**EXTRACT TO READ**
[BEGIN]
In 2001, Liberal Party leader Gordon Campbell campaigned in the province of British Columbia with a promise to ban speed cameras. When election day arrived, voters threw out the incumbent NDP party and handed Campbell 77 out of 79 seats in the provincial legislature. Now Botterill and his colleagues are conservatives opposing a policy originally put in place by conservatives in the province of Alberta.

"We see photo radar as a social experiment that failed," Botterill said. "It was an interesting attempt, but in the end it didn't work."

Instead of mobile speed camera vans, Strathcona County will hire five new enforcement services officers, use radar-activated speed boards to warn drivers to slow down and conduct an engineering analysis to maximize safety. The photo enforcement contract with Affiliated Computer Services expires on September 30, so the county will go month-to-month until the new officers are hired, which could take up to nine months. After that happens, the speed vans will be eliminated.

The goal of switching from unmanned enforcement to manned enforcement is to redirect the focus away from ticketing those driving slightly above an underposted speed limit to going after the egregious violators who Botterill contends are the most dangerous. In Canada, 37 percent of fatal accidents were caused by drunk drivers. One out of five accidents were caused by distracted drivers.

"Photo radar could never stop those root causes, but manned enforcement could," Botterill said. "Let's focus our limited dollars on the root causes."

A Royal Canadian Mounted Police report predicted that if the mobile speed cameras were kept they would issue 13,911 tickets and generate $1.2 million in revenue. Of this amount, a $512,000 surplus would be added to county coffers, while five additional officers would cost $270,540 -- after taking into account the 8,428 tickets worth $727,010 they would be expected to issue.

"Automated speed enforcement continues to be a significant tool in the long term goal of improving road safety in Strathcona County," RCMP Sergeant Christian Narbonne argued. "Its use is economical, socially sustainable and environmentally sensitive as per the Strathcona County Strategic Traffic Plan mission statement."

The majority did not agree with Narbonne. Although the speed cameras will be removed, the red light cameras that generated $237,350 in revenue last year would remain. Instead of removal, the council voted to investigate engineering improvements that would sharply cut down on the number of citations issued.

"We probably shouldn't be ticketing until the all-red is over," Botterill said.

The council is also working on a number of other changes to improve safety on county roads. Staff will review and cut on down the number of unnecessary school zones, reducing the current 250 zones to 30 where children actually likely to use the road.
[END]
Answer these questions using the speed camera article above.
(a) On what date does the photo enforcement contract with Affiliated Computer Services expire?
(b) How many tickets did the Royal Canadian Mounted Police report predict the mobile speed cameras would issue if they were kept?
(c) How much revenue did the red light cameras generate last year?

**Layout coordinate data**
[BEGIN]
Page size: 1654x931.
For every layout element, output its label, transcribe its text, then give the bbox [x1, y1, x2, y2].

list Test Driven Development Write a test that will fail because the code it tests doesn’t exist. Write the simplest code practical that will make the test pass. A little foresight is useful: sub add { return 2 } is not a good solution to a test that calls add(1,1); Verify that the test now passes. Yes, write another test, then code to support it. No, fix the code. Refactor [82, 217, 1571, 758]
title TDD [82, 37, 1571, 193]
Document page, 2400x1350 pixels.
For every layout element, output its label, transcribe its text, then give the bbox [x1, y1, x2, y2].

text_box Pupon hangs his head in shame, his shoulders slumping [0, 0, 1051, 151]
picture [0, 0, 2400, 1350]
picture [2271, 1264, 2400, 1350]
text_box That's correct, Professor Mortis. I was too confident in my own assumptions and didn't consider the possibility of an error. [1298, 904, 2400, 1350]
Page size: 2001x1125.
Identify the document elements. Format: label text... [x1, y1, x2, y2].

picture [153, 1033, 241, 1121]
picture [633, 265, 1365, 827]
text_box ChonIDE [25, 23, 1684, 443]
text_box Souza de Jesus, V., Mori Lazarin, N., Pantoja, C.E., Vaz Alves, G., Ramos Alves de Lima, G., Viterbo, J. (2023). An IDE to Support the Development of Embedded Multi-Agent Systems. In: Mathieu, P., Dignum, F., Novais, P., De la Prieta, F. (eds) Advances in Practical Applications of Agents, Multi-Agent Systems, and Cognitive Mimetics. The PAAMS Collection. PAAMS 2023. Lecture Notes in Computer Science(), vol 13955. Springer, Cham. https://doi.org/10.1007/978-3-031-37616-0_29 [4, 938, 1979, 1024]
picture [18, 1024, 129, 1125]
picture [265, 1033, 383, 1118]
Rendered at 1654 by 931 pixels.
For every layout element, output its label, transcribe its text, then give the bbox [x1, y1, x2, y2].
[END]
**THE REPLY**
(a) September 30
(b) 13,911 tickets
(c) $237,350